### [What is required]
Return, from the material below, each line in which "محتکران" occurs.

————

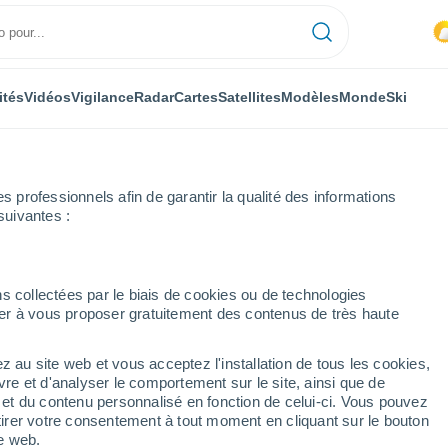
ités
Vidéos
Vigilance
Radar
Cartes
Satellites
Modèles
Monde
Ski
professionnels afin de garantir la qualité des informations
suivantes :
e
s collectées par le biais de cookies ou de technologies
nuer à vous proposer gratuitement des contenus de très haute
z au site web et vous acceptez l'installation de tous les cookies,
...
vre et d'analyser le comportement sur le site, ainsi que de
é et du contenu personnalisé en fonction de celui-ci. Vous pouvez
Heure par heure
tirer votre consentement à tout moment en cliquant sur le bouton
Intervalles nuageux dans les
te web.
prochaines heures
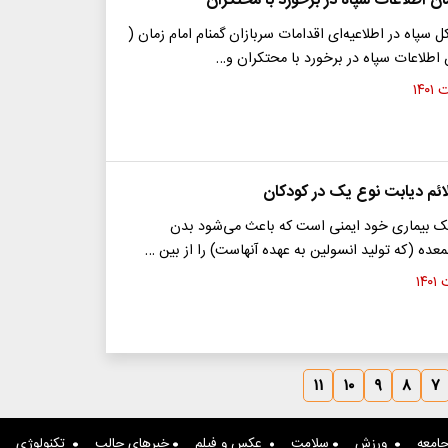
ن اطلاعات سپاه در برخورد با محتکران
 سپاه در اطلاعیه‌ای اقدامات سربازان گمنام امام زمان (
اطلاعات سپاه در برخورد با محتکران و…
ائم دیابت نوع یک در کودکان
بت نوع ۱، یک بیماری خود ایمنی است که باعث می‌شود بدن
معده (که تولید انسولین به عهده آنهاست) را از بین …
۱۱
۱۰
۹
۸
۷
امعه
ورزش
سلامت
عکس و فیلم
خبرهای جالب
تکنولوژی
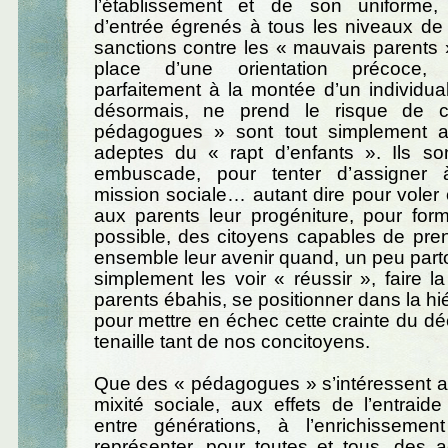
l’établissement et de son uniforme
d’entrée égrenés à tous les niveaux de l’
sanctions contre les « mauvais parents 
place d’une orientation précoce, 
parfaitement à la montée d’un individua
désormais, ne prend le risque de cr
pédagogues » sont tout simplement a
adeptes du « rapt d’enfants ». Ils son
embuscade, pour tenter d’assigner 
mission sociale… autant dire pour voler
aux parents leur progéniture, pour for
possible, des citoyens capables de pre
ensemble leur avenir quand, un peu parto
simplement les voir « réussir », faire la
parents ébahis, se positionner dans la hi
pour mettre en échec cette crainte du d
tenaille tant de nos concitoyens.
Que des « pédagogues » s’intéressent a
mixité sociale, aux effets de l’entraide
entre générations, à l’enrichissemen
représenter, pour toutes et tous, des ac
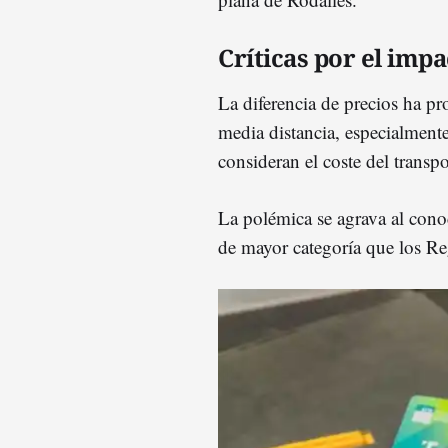
Críticas por el imp
La diferencia de precios ha pr
media distancia, especialment
consideran el coste del transpo
La polémica se agrava al cono
de mayor categoría que los Re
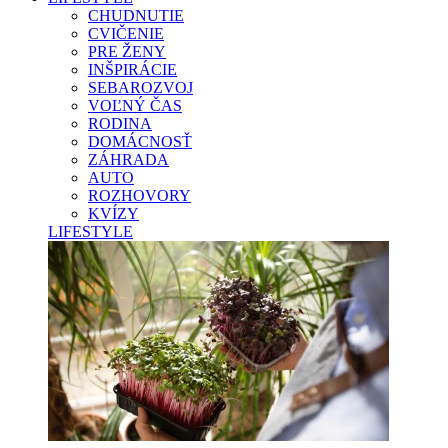
CHUDNUTIE
CVIČENIE
PRE ŽENY
INŠPIRÁCIE
SEBAROZVOJ
VOĽNÝ ČAS
RODINA
DOMÁCNOSŤ
ZÁHRADA
AUTO
ROZHOVORY
KVÍZY
LIFESTYLE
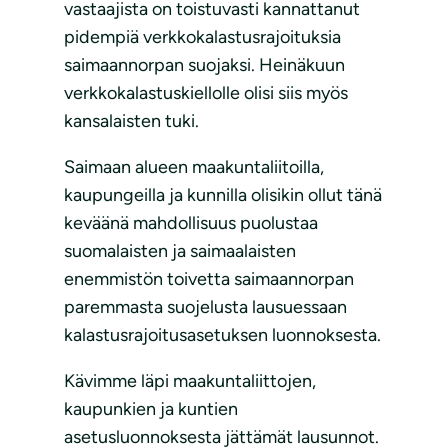
vastaajista on toistuvasti kannattanut
pidempiä verkkokalastusrajoituksia
saimaannorpan suojaksi. Heinäkuun
verkkokalastuskiellolle olisi siis myös
kansalaisten tuki.
Saimaan alueen maakuntaliitoilla,
kaupungeilla ja kunnilla olisikin ollut tänä
keväänä mahdollisuus puolustaa
suomalaisten ja saimaalaisten
enemmistön toivetta saimaannorpan
paremmasta suojelusta lausuessaan
kalastusrajoitusasetuksen luonnoksesta.
Kävimme läpi maakuntaliittojen,
kaupunkien ja kuntien
asetusluonnoksesta jättämät lausunnot.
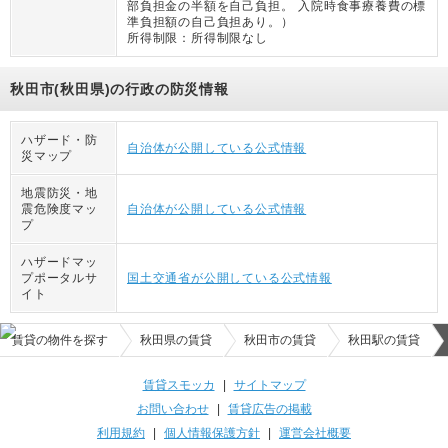
部負担金の半額を自己負担。 入院時食事療養費の標
準負担額の自己負担あり。
）
所得制限：
所得制限なし
秋田市(秋田県)の行政の防災情報
ハザード・防
自治体が公開している公式情報
災マップ
地震防災・地
震危険度マッ
自治体が公開している公式情報
プ
ハザードマッ
プポータルサ
国土交通省が公開している公式情報
イト
賃貸の物件を探す
秋田県の賃貸
秋田市の賃貸
秋田駅の賃貸
賃貸スモッカ
|
サイトマップ
お問い合わせ
|
賃貸広告の掲載
利用規約
|
個人情報保護方針
|
運営会社概要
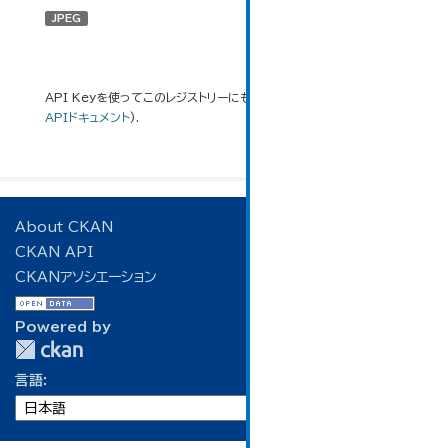
JPEG
API Keyを使ってこのレジストリーにもアクセス可能です
API
(see
APIドキュメント
).
About CKAN
CKAN API
CKANアソシエーション
Powered by
言語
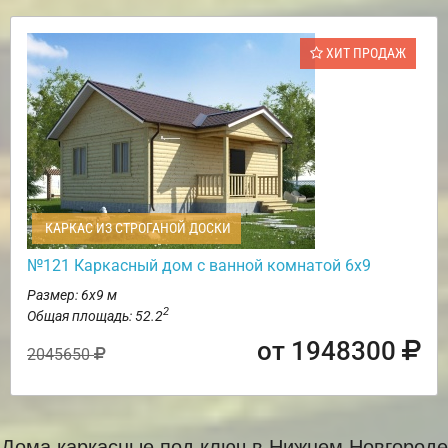
ХИТ ПРОДАЖ
КАРКАС ИЗ СТРОГАНОЙ ДОСКИ
№121 Каркасный дом с ванной комнатой 6х9
Размер: 6х9 м
2
Общая площадь: 52.2
от 1948300
2045650
Дома каркасные под ключ в Нижнем Новгороде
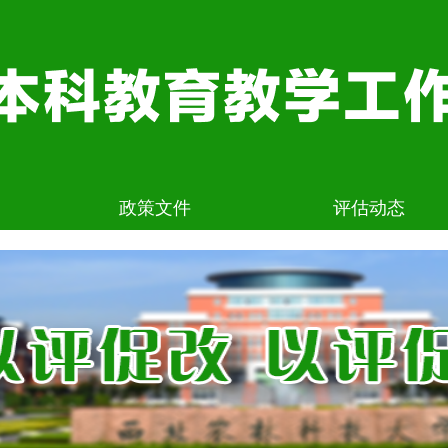
政策文件
评估动态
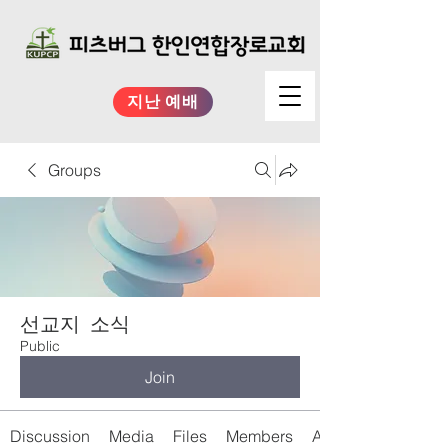
지난 예배
Groups
선교지 소식
Public
Join
Discussion
Media
Files
Members
About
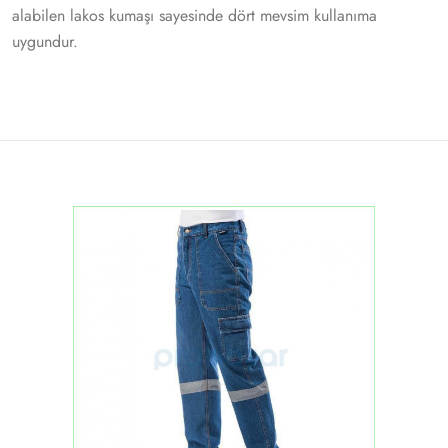
alabilen lakos kumaşı sayesinde dört mevsim kullanıma
uygundur.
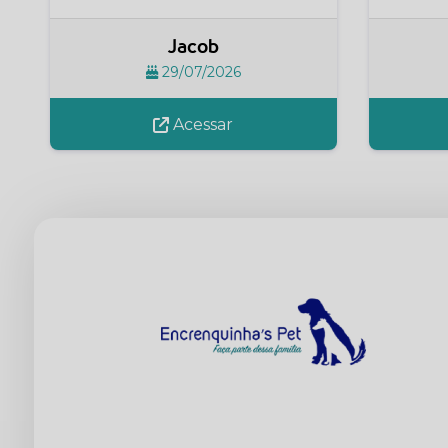
Jacob
29/07/2026
Acessar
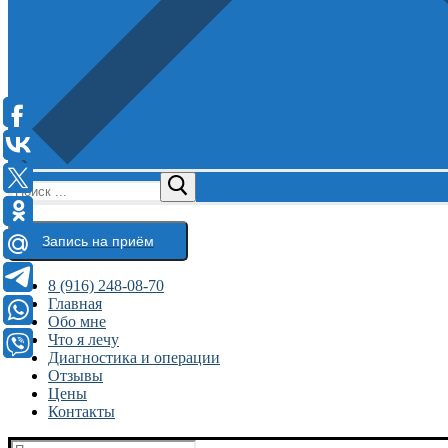
Найти:
Запись на приём
8 (916) 248-08-70
Главная
Обо мне
Что я лечу
Диагностика и операции
Отзывы
Цены
Контакты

————

### [Answer]
ن اطلاعات سپاه در برخورد با محتکران
اطلاعات سپاه در برخورد با محتکران و…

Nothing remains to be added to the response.